# Task brief
Copy the stretch from the line containing "elevation (m): 210" through the line containing "collectors: J. Coulleri & C. Montebeller", changing "catalogue / barcode" to "catalog number" and leaving everything else as it is.

↓

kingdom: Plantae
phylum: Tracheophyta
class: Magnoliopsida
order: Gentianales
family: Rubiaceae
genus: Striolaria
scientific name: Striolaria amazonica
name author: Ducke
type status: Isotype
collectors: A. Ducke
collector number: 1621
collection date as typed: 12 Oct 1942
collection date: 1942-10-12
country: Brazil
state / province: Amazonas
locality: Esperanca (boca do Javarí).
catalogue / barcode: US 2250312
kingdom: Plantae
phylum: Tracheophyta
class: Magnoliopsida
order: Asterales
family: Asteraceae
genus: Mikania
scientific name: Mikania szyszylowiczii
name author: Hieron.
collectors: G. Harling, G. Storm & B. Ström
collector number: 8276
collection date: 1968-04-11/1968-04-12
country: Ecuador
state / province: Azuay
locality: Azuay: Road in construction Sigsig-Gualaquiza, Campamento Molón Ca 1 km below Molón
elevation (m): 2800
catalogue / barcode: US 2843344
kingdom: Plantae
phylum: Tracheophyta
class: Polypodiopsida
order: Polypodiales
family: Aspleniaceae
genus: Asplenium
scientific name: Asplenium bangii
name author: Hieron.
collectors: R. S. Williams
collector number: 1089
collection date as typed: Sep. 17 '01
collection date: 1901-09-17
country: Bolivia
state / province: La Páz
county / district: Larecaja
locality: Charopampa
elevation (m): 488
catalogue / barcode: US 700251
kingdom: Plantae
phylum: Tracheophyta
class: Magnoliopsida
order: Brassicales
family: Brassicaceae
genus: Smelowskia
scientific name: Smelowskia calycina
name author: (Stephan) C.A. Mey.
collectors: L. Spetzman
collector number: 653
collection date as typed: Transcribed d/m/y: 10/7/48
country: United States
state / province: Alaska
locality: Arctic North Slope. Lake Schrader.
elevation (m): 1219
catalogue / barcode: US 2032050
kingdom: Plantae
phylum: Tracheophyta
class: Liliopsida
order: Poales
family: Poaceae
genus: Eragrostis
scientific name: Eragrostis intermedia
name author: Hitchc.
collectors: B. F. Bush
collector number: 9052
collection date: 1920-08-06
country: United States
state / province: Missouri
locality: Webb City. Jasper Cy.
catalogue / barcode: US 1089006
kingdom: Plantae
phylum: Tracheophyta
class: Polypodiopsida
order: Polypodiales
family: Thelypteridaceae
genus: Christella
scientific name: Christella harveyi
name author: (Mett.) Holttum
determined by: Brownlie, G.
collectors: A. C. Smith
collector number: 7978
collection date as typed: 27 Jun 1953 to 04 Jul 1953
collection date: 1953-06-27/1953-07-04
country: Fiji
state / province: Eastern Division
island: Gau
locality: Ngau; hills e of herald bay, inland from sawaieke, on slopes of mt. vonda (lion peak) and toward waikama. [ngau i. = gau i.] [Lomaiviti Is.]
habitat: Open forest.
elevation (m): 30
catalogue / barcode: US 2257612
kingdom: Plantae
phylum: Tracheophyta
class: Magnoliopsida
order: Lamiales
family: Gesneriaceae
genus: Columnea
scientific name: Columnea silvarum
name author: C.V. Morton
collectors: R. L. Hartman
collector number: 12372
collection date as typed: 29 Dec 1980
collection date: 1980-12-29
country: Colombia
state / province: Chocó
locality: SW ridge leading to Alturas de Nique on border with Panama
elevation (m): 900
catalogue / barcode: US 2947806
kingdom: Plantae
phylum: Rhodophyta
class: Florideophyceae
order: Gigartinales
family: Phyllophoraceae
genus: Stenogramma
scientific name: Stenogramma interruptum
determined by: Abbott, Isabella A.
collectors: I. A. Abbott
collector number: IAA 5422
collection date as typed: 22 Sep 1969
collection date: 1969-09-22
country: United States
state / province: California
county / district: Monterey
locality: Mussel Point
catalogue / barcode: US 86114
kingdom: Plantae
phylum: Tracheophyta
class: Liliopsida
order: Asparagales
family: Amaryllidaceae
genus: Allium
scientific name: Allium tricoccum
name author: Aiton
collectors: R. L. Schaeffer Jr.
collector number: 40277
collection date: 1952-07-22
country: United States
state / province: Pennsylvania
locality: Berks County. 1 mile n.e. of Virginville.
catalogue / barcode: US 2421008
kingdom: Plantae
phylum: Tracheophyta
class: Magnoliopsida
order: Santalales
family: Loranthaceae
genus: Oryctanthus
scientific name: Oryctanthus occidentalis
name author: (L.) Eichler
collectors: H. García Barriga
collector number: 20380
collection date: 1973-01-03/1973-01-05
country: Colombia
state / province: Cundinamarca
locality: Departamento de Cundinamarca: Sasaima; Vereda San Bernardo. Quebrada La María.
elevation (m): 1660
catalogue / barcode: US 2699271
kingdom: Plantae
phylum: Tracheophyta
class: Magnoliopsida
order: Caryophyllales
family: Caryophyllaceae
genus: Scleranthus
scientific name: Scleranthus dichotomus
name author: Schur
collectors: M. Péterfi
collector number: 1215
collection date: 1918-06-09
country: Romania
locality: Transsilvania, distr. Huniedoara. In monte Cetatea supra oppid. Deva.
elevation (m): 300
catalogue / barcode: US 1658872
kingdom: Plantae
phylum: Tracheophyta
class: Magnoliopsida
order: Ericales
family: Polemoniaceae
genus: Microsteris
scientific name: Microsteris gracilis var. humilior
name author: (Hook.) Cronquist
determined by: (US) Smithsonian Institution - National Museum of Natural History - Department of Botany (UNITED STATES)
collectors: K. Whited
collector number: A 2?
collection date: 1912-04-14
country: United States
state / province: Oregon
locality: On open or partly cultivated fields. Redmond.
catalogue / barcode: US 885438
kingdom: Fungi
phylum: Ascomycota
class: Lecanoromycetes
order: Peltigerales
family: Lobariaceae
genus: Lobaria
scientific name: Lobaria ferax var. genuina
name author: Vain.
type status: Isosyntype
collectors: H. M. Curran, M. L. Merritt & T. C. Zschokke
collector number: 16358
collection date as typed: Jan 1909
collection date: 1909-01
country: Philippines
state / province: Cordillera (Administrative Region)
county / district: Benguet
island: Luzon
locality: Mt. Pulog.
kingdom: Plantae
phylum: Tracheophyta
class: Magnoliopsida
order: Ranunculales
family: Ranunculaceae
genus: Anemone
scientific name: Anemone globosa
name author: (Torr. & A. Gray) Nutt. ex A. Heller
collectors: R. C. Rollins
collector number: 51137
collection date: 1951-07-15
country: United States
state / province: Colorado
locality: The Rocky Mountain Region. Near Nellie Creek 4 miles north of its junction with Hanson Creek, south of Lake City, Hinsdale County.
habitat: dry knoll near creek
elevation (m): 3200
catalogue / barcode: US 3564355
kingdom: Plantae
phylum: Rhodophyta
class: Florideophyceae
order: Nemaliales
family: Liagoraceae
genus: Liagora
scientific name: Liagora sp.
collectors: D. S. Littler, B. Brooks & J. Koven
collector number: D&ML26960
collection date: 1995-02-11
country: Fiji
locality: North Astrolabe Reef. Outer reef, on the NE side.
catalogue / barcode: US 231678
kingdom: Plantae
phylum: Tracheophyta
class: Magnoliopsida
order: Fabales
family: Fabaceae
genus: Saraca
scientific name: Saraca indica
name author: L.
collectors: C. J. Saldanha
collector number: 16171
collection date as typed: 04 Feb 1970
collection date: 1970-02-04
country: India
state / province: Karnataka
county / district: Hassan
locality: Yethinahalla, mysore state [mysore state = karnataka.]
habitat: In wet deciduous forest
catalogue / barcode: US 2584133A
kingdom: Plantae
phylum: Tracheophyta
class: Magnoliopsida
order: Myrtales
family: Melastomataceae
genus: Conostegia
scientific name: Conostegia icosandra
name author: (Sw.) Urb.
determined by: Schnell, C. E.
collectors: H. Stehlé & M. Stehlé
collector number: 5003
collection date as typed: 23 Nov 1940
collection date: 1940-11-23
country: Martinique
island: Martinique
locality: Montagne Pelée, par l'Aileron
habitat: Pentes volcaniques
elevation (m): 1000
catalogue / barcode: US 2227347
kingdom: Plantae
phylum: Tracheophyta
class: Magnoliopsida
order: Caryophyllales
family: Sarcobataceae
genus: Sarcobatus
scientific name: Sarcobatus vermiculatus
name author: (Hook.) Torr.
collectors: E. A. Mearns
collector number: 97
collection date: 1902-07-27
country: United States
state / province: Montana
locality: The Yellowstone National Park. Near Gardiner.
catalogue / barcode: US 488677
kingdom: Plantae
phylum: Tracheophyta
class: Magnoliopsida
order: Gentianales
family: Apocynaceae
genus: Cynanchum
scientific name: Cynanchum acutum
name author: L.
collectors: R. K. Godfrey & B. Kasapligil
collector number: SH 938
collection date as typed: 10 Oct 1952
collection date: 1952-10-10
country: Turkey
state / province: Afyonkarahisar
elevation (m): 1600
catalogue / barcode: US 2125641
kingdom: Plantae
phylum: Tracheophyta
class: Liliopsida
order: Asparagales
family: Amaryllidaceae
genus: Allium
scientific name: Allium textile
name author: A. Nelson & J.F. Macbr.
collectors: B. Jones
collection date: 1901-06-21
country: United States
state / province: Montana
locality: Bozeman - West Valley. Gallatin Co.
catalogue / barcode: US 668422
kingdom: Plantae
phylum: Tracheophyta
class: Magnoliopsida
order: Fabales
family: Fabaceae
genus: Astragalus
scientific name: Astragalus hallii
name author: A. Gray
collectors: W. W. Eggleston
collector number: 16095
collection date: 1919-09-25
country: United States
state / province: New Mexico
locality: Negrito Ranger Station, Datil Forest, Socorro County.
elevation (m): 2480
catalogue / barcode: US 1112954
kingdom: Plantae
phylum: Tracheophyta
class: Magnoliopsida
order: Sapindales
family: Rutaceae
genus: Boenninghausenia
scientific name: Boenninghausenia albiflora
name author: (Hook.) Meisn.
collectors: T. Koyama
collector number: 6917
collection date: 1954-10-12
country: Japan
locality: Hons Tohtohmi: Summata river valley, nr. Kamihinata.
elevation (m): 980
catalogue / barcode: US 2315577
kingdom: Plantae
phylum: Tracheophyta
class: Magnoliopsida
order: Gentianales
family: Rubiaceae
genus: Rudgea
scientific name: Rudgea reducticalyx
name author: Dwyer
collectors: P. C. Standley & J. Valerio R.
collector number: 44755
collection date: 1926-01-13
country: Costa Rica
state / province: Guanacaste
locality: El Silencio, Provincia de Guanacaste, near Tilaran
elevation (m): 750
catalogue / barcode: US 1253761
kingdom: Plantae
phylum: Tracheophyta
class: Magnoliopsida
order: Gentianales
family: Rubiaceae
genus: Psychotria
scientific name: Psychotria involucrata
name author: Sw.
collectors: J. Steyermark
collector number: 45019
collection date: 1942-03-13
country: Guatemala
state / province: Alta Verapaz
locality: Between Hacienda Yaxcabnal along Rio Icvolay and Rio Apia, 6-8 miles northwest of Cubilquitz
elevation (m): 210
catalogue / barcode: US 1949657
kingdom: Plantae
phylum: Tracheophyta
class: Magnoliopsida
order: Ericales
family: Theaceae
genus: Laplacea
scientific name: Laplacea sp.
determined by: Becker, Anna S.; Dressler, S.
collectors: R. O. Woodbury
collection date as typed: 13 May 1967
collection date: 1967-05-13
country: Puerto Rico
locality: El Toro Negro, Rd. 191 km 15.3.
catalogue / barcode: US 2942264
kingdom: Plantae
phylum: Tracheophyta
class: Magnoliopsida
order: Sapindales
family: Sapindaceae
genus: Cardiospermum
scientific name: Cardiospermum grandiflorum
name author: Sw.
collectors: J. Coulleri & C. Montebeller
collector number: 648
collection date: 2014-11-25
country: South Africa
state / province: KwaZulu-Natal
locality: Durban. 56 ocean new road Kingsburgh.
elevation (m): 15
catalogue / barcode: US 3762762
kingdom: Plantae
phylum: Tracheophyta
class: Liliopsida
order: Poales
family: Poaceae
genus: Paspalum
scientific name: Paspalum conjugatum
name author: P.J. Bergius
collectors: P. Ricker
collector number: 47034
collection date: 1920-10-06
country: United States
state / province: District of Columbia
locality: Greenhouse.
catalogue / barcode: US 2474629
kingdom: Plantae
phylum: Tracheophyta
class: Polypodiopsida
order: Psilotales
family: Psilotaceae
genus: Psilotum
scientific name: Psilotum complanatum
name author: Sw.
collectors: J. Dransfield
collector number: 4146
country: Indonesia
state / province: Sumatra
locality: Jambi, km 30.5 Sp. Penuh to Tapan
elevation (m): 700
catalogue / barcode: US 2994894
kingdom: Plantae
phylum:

↑

# Output of the task
elevation (m): 210
catalog number: US 1949657
kingdom: Plantae
phylum: Tracheophyta
class: Magnoliopsida
order: Ericales
family: Theaceae
genus: Laplacea
scientific name: Laplacea sp.
determined by: Becker, Anna S.; Dressler, S.
collectors: R. O. Woodbury
collection date as typed: 13 May 1967
collection date: 1967-05-13
country: Puerto Rico
locality: El Toro Negro, Rd. 191 km 15.3.
catalog number: US 2942264
kingdom: Plantae
phylum: Tracheophyta
class: Magnoliopsida
order: Sapindales
family: Sapindaceae
genus: Cardiospermum
scientific name: Cardiospermum grandiflorum
name author: Sw.
collectors: J. Coulleri & C. Montebeller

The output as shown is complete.